DECLARE @FirstDot int, @SecondDot int, @ThirdDot int,
        @FirstOctet varchar(3), @SecondOctet varchar(3),
        @ThirdOctet varchar(3), @FourthOctet varchar(3),
        @Result bigint

    SET @FirstDot = CHARINDEX('.', @ipAddress)
    SET @SecondDot = CHARINDEX('.', @ipAddress, @FirstDot + 1)
    SET @ThirdDot = CHARINDEX('.', @ipAddress, @SecondDot + 1)

    SET @FirstOctet = SUBSTRING(@ipAddress, 1, @FirstDot - 1)
    SET @SecondOctet = SUBSTRING(@ipAddress, @FirstDot + 1, @SecondDot - @FirstDot - 1)
    SET @ThirdOctet = SUBSTRING(@ipAddress, @SecondDot + 1, @ThirdDot - @SecondDot - 1)
    SET @FourthOctet = SUBSTRING(@ipAddress, @ThirdDot + 1, 3)

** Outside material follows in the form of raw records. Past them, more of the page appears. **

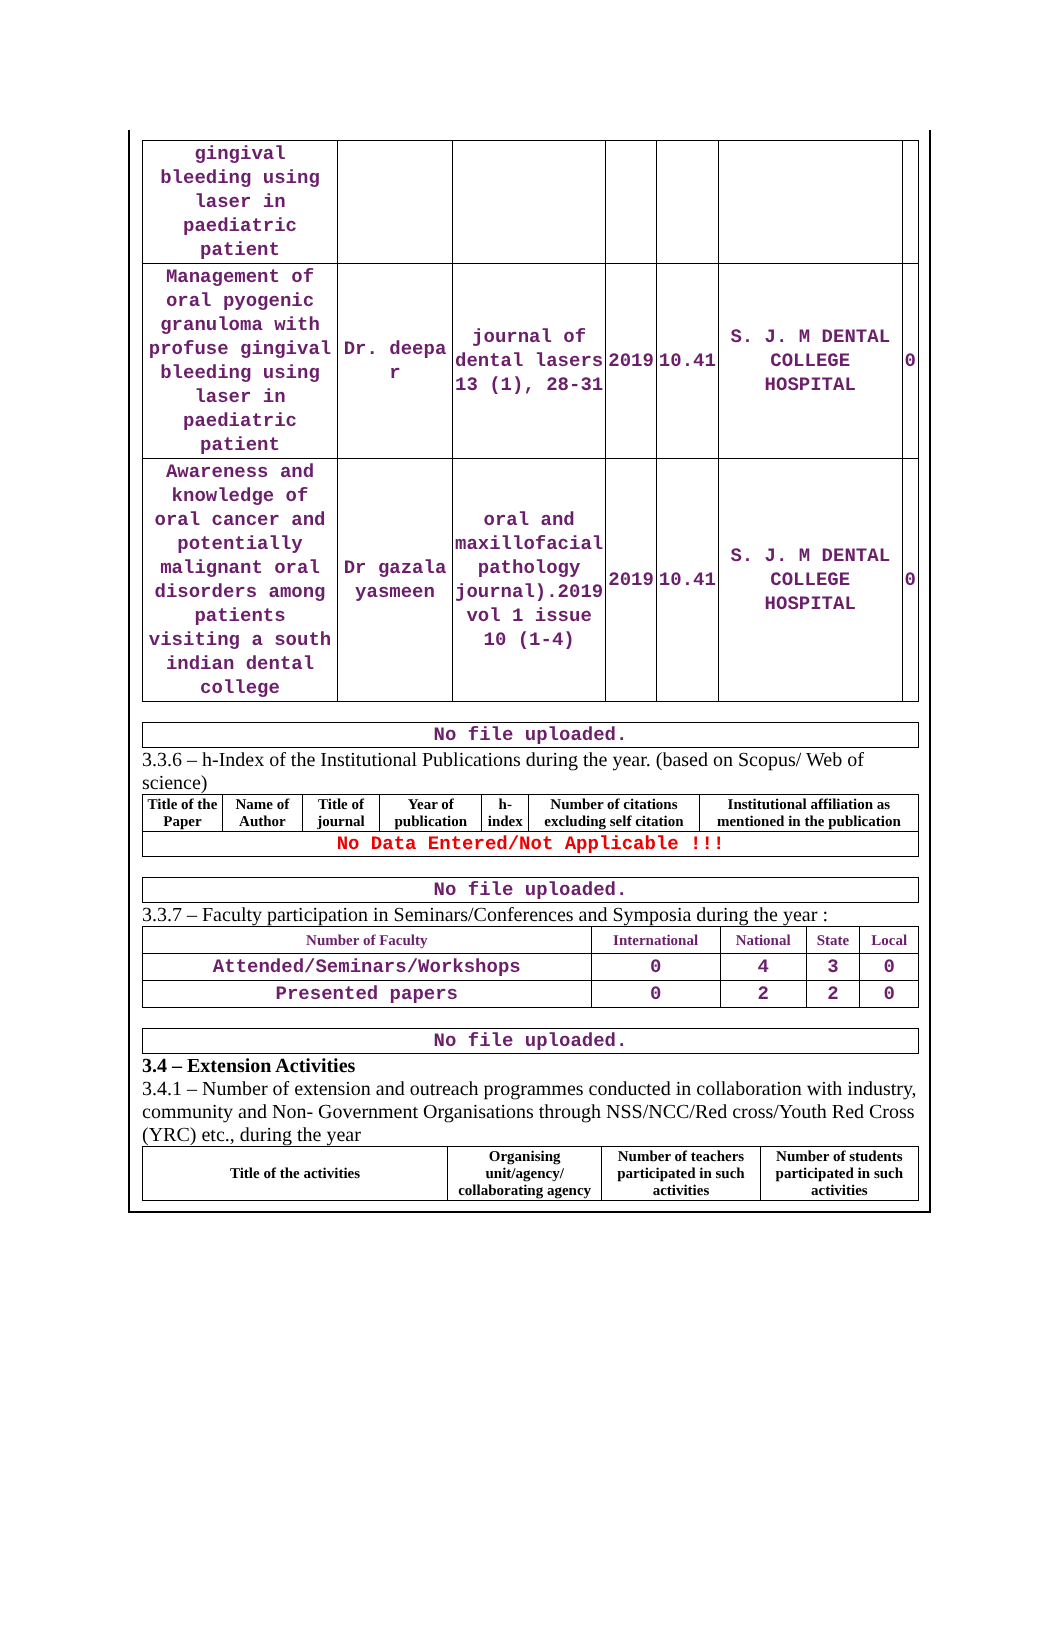| gingival bleeding using laser in paediatric patient | | | | | | |
| Management of oral pyogenic granuloma with profuse gingival bleeding using laser in paediatric patient | Dr. deepa r | journal of dental lasers 13 (1), 28-31 | 2019 | 10.41 | S. J. M DENTAL COLLEGE HOSPITAL | 0 |
| Awareness and knowledge of oral cancer and potentially malignant oral disorders among patients visiting a south indian dental college | Dr gazala yasmeen | oral and maxillofacial pathology journal).2019 vol 1 issue 10 (1-4) | 2019 | 10.41 | S. J. M DENTAL COLLEGE HOSPITAL | 0 |
No file uploaded.
3.3.6 – h-Index of the Institutional Publications during the year. (based on Scopus/ Web of science)
| Title of the Paper | Name of Author | Title of journal | Year of publication | h-index | Number of citations excluding self citation | Institutional affiliation as mentioned in the publication |
| --- | --- | --- | --- | --- | --- | --- |
| No Data Entered/Not Applicable !!! | | | | | | |
No file uploaded.
3.3.7 – Faculty participation in Seminars/Conferences and Symposia during the year :
| Number of Faculty | International | National | State | Local |
| --- | --- | --- | --- | --- |
| Attended/Seminars/Workshops | 0 | 4 | 3 | 0 |
| Presented papers | 0 | 2 | 2 | 0 |
No file uploaded.
3.4 – Extension Activities
3.4.1 – Number of extension and outreach programmes conducted in collaboration with industry, community and Non- Government Organisations through NSS/NCC/Red cross/Youth Red Cross (YRC) etc., during the year
| Title of the activities | Organising unit/agency/ collaborating agency | Number of teachers participated in such activities | Number of students participated in such activities |
| --- | --- | --- | --- |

    SET @Result = 16777216 * CAST(@FirstOctet as bigint) +
                  65536    * CAST(@SecondOctet as bigint) +
                  256      * CAST(@ThirdOctet as bigint) +
                             CAST(@FourthOctet as bigint)
    RETURN(@Result);
 END

Fetching data from the database The easiest way to fetch the location of an IP address is the write the following query:

-- Simple but not very efficient query. May take a long -- time to run.

select *
from ip2Location
where dbo.IP2INT('209.178.205.30') between IPFrom and IPTo

There is a significant problem with this query: it runs very slow. The machine we ran this query on took about almost 1 minute to run. This is because the table contains almost 3 million entries and the SELECT query above does not use any index. In fact, it cannot use any index.